=== SELECTED EXTRACT ===

I often find myself accidentally using more glue overflow etc on my models, and then accidentally leaving a finger print, so how do I go about cleaning that off without damaging the model surface?
Depends on which glue are you using. If it was plastic modelling glue like Revell or Tamiya, it is a solvent that melts the plastic so there is no way to remove it.
You can only wait until it dries and then carefully sand the finger prints.
For CA there are debonders which seem to work fine.
The trick is to recognise there’s an issue, and let the glue dry before attempting a fix! Plastic glue melts the surface, so if you try to wipe it off it’s going to do horrible things. After it dries you can sand and scrape it flat again, and if there are any divots or finger-marks you can add some filler putty and then sand it smooth. Happens to us all - the secret is getting experienced enough to know how to fix it…
Yep and true evolution is not making the mistakes in the first place. I think the hardest part is not touching the glue when it does happen.

===

(WORK ORDER A)
In the glue thread, what does plastic modelling glue such as Revell or Tamiya do to the plastic?
(WORK ORDER B)
Carry the glue thread forward from its last post.
The records play no part in the tasks.

=== ENTRIES SHOWN ===

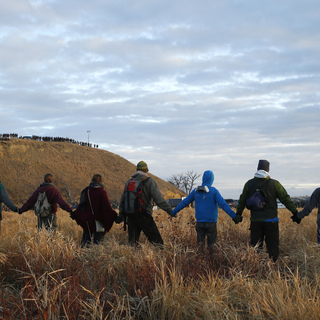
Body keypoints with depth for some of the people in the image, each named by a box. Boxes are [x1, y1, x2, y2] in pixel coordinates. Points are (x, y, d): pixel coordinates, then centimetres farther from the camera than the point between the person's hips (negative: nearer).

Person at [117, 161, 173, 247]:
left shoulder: (129, 181, 13)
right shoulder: (149, 181, -3)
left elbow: (123, 199, 17)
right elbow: (158, 199, -12)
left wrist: (121, 215, 24)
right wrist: (169, 210, -9)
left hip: (130, 215, 5)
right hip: (143, 216, -5)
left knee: (132, 241, 11)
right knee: (157, 240, -2)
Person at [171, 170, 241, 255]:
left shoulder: (196, 191, 4)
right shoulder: (214, 191, -8)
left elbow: (184, 202, 9)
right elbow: (223, 205, -17)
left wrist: (173, 212, 20)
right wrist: (234, 216, -20)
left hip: (199, 222, 3)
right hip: (211, 222, -3)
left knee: (200, 244, 7)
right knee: (211, 244, 8)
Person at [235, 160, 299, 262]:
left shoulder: (249, 184, 5)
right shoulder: (274, 183, -3)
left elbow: (242, 200, 12)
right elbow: (286, 199, -2)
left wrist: (238, 214, 24)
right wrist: (295, 212, 3)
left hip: (255, 220, 2)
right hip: (271, 220, -2)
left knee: (255, 247, 8)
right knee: (272, 246, 4)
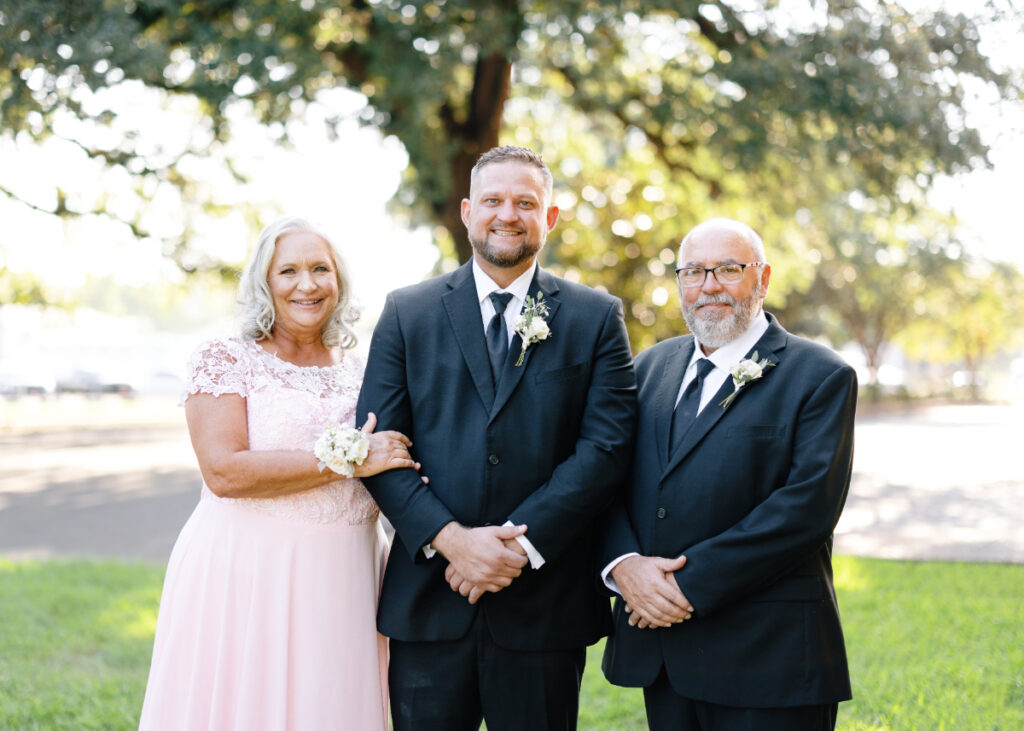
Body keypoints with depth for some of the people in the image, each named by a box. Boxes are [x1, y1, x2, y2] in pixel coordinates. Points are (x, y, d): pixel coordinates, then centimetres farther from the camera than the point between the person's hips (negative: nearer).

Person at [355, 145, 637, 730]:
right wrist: (449, 539, -13)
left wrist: (521, 541, -14)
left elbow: (606, 446, -5)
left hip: (543, 604, 0)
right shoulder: (407, 314, 7)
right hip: (429, 601, 1)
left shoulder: (597, 318, 5)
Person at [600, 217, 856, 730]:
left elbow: (808, 505, -15)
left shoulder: (821, 376, -4)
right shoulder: (650, 367, 13)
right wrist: (623, 564, -11)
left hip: (765, 653, -4)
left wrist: (692, 583, -17)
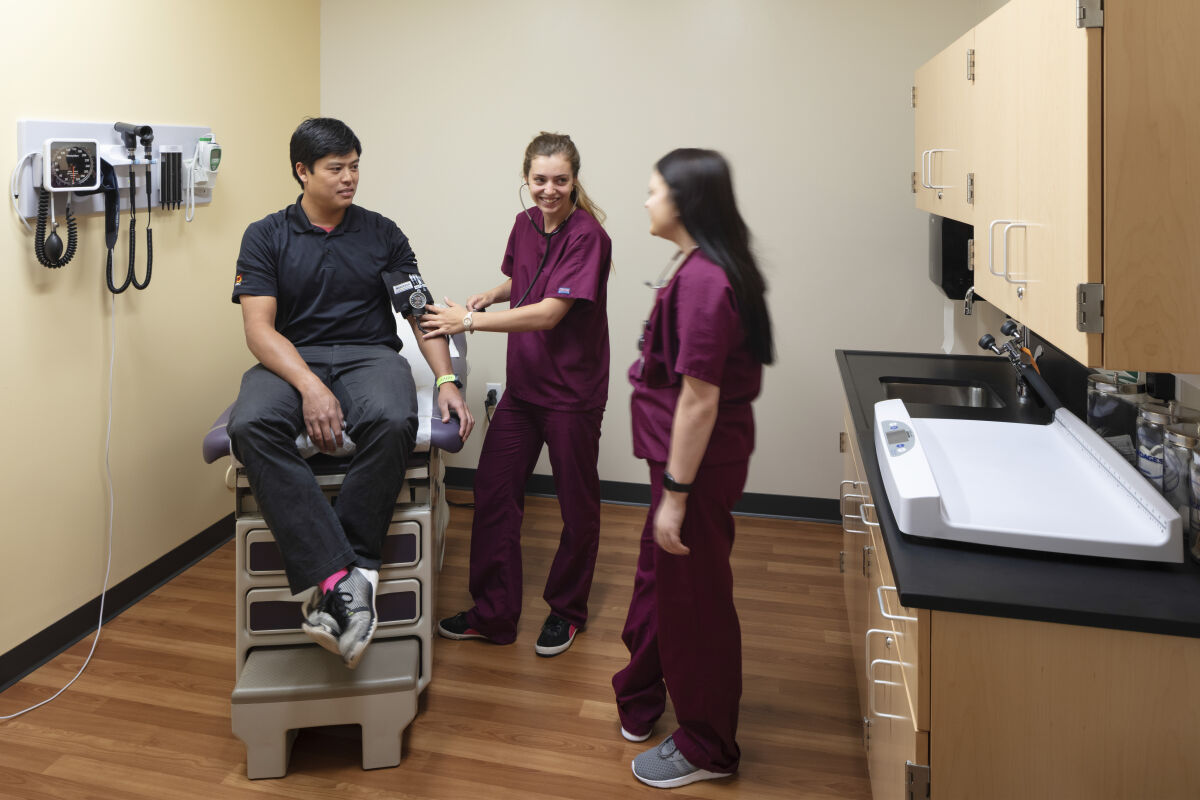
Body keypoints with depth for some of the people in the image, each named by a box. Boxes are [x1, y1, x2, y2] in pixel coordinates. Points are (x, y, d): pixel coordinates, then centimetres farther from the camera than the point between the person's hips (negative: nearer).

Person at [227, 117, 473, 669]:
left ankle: (334, 579, -28)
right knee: (250, 425, -35)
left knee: (392, 421, -36)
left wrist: (446, 381, -8)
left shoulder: (382, 233, 13)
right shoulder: (265, 237, 8)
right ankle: (341, 577, -38)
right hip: (291, 360, 0)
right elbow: (259, 328, -3)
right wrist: (310, 386, -21)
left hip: (369, 355, 0)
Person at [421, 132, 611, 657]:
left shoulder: (587, 235, -17)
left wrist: (468, 322, -23)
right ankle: (493, 615, 22)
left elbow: (549, 312, -24)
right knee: (493, 494, 7)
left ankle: (566, 612, 30)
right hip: (522, 386, 7)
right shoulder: (525, 224, 5)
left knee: (577, 506, 9)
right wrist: (488, 296, 3)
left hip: (572, 392, -7)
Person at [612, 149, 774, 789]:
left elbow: (699, 399, -25)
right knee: (659, 580, 24)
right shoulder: (708, 268, 8)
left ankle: (706, 750, 27)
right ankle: (639, 702, 45)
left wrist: (676, 495, -21)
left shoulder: (702, 281, -24)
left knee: (693, 599, 6)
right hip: (685, 454, 10)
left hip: (697, 463, -10)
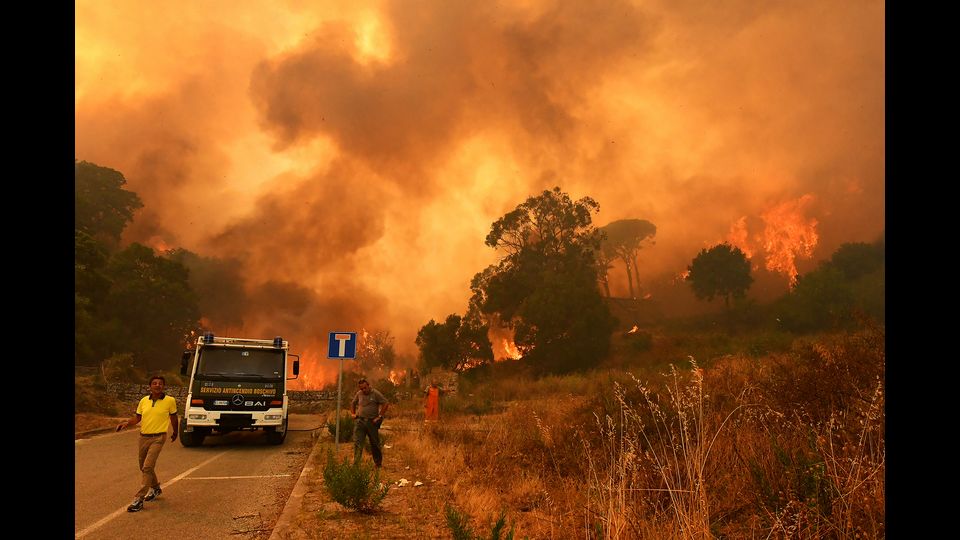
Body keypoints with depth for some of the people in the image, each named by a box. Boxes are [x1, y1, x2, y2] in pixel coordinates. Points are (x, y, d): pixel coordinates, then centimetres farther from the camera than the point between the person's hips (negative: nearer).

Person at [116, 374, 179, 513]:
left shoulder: (170, 401, -6)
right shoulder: (144, 401, 3)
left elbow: (173, 418, 8)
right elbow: (137, 418, 10)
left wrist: (175, 433, 19)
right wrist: (126, 423, -10)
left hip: (158, 438, -5)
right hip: (143, 437, 5)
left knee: (147, 467, -15)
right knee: (144, 467, 19)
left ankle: (139, 499, -11)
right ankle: (155, 488, 43)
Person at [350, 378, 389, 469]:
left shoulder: (375, 393, -5)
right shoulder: (359, 394, 9)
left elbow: (385, 404, -9)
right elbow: (353, 403, 27)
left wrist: (380, 416, -11)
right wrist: (353, 414, 13)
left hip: (371, 422, -3)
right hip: (359, 421, 3)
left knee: (375, 444, 8)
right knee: (357, 442, -9)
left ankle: (378, 463, 23)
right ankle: (355, 463, -11)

===

(ANSWER AREA A)
It is a solvent that melts the plastic.

(ANSWER AREA B)
Everything mentioned above, applies etc…
Dennis, if using liquid cement which one?
In my experience, the Tamiya Extra Thin has a small pointed excellent applicator brush in the cap. However, it holds a lot of LC. Some of the other brands have bigger brushes that hold even more. Testor’s LC’s brush is so massive and chunky it’s worthless.
So I touch the Tamiya brush against the inside bottle neck to wick away the excess just before gluing parts together. Much like touching a paint brush to bottle neck, palette or paper to wick away the excess before painting. Having better control by loading the brush up with less LC makes it easier to apply only to desired spots.
My experience, Tamiya Extra Thin maybe to be a little hot for some of the kits made with very soft plastic. TET is fantastic but the slower LC’s still have an important place on occasion.
My pet favorite LC is the older slightly slower working milder Testor’s Liquid Cement in a relabeled Tamiya bottle with Tamiya’s excellent cap brush. It allows me better positioning of smaller parts being slower LC. For delicate work, I have a dedicated small 00 high quality paint brush that’s used on occasion. It’s possible to be very accurate with placing LC with the small pointed 00 paint brush.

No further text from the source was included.